### PROBLEM DETAILS
Please restate exactly the lines from the one holding "176 713 3.66" to the end of the material, including both ends and excluding every picture.
[[ DATA SUPPLIED, beginning ]]
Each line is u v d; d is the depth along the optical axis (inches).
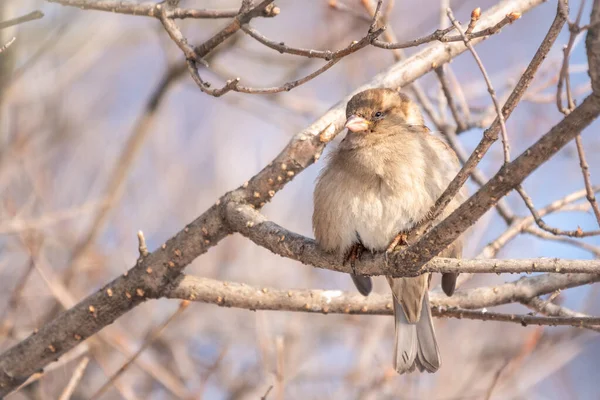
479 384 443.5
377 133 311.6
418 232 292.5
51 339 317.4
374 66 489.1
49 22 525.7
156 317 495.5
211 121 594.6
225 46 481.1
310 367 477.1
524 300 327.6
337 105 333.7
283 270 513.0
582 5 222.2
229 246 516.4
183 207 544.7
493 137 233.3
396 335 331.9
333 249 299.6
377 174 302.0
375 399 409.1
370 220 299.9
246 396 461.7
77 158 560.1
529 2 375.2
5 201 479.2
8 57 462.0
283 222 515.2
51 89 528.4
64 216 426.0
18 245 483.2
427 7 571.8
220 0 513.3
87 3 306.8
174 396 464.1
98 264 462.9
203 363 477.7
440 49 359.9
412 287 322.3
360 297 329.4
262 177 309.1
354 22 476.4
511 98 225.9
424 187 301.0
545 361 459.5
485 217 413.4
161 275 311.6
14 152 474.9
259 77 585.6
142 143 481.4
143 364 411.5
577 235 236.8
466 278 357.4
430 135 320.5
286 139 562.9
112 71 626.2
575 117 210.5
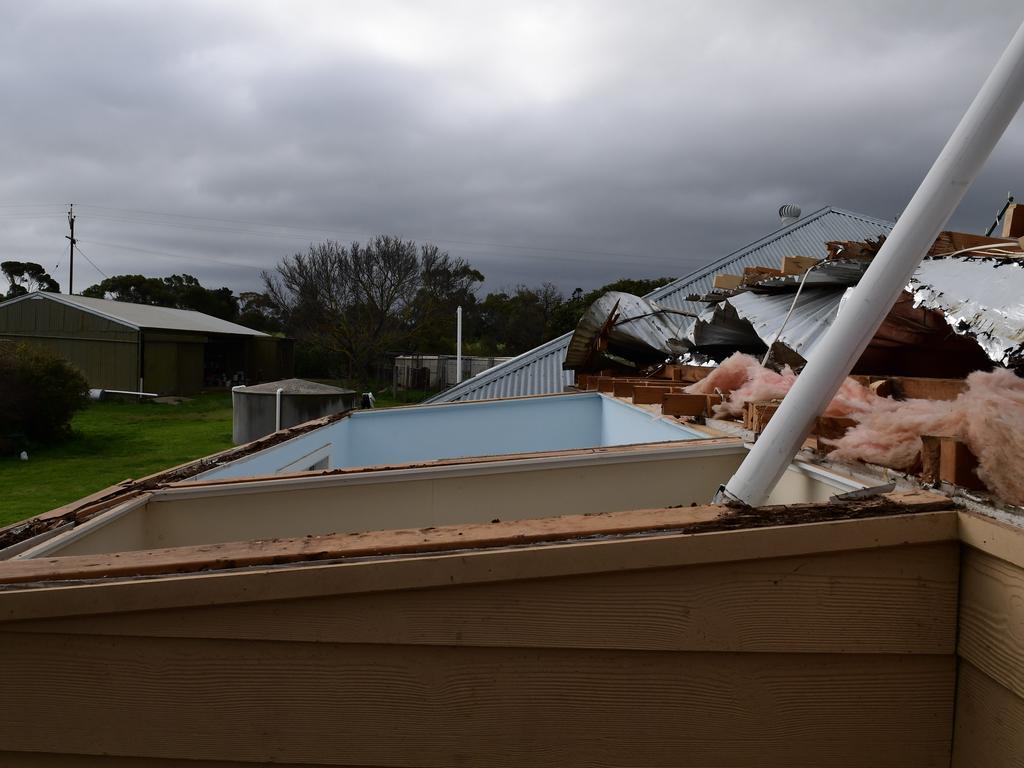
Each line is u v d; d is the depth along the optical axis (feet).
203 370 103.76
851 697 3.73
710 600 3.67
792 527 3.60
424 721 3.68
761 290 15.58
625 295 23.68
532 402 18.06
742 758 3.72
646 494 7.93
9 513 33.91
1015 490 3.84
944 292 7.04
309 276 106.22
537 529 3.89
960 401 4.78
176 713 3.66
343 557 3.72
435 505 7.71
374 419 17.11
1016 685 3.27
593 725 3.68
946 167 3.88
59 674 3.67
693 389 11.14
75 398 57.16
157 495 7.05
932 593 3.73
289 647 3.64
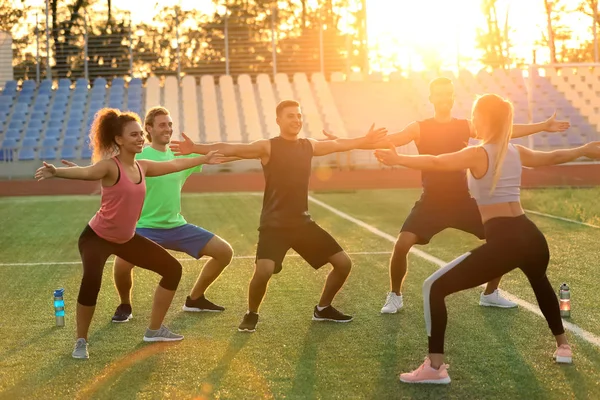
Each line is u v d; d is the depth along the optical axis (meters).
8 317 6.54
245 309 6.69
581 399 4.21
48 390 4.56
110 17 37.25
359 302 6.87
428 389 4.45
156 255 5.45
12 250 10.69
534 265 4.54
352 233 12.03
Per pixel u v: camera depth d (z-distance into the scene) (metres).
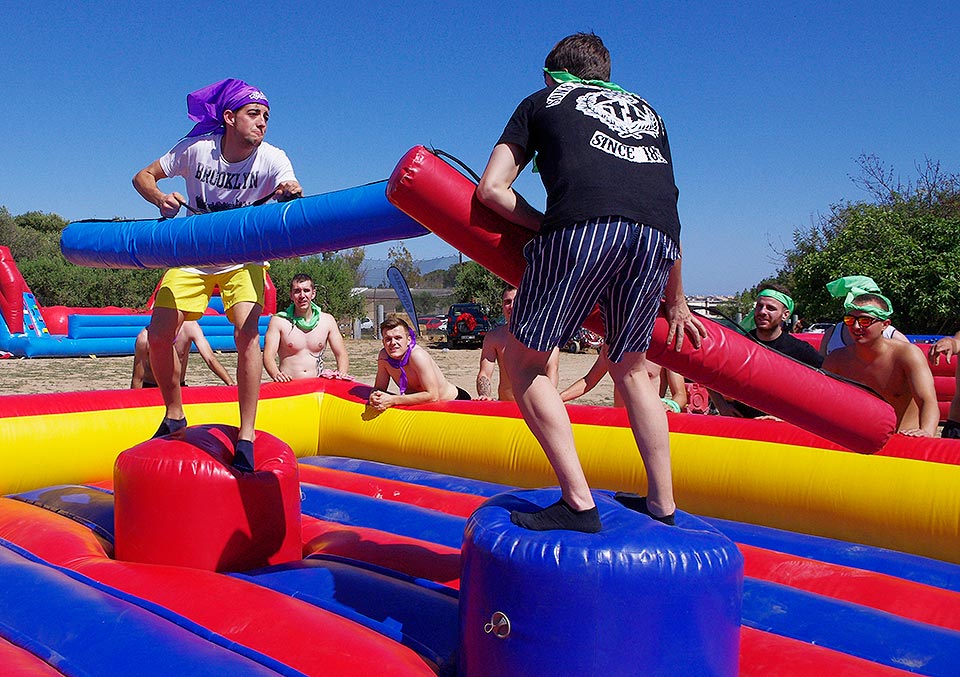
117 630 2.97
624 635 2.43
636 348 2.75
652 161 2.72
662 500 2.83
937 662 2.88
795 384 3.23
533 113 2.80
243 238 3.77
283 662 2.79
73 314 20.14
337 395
[[ DATA SUPPLIED, end ]]
### EXPECTED ANSWER
176 713 3.66
343 557 3.72
435 505 7.71
374 419 17.11
1016 685 3.27
593 725 3.68
946 167 3.88
59 674 3.67
693 389 11.14
75 398 57.16
157 495 7.05
932 593 3.73
289 647 3.64
Each line is u v d; d is the depth along the optical axis (meters).
8 317 6.54
245 309 6.69
581 399 4.21
48 390 4.56
110 17 37.25
359 302 6.87
428 389 4.45
156 255 5.45
12 250 10.69
534 265 4.54
352 233 12.03
Per pixel u v: camera depth d (z-distance into the scene) (metres).
117 630 2.97
624 635 2.43
636 348 2.75
652 161 2.72
662 500 2.83
937 662 2.88
795 384 3.23
533 113 2.80
243 238 3.77
283 662 2.79
73 314 20.14
337 395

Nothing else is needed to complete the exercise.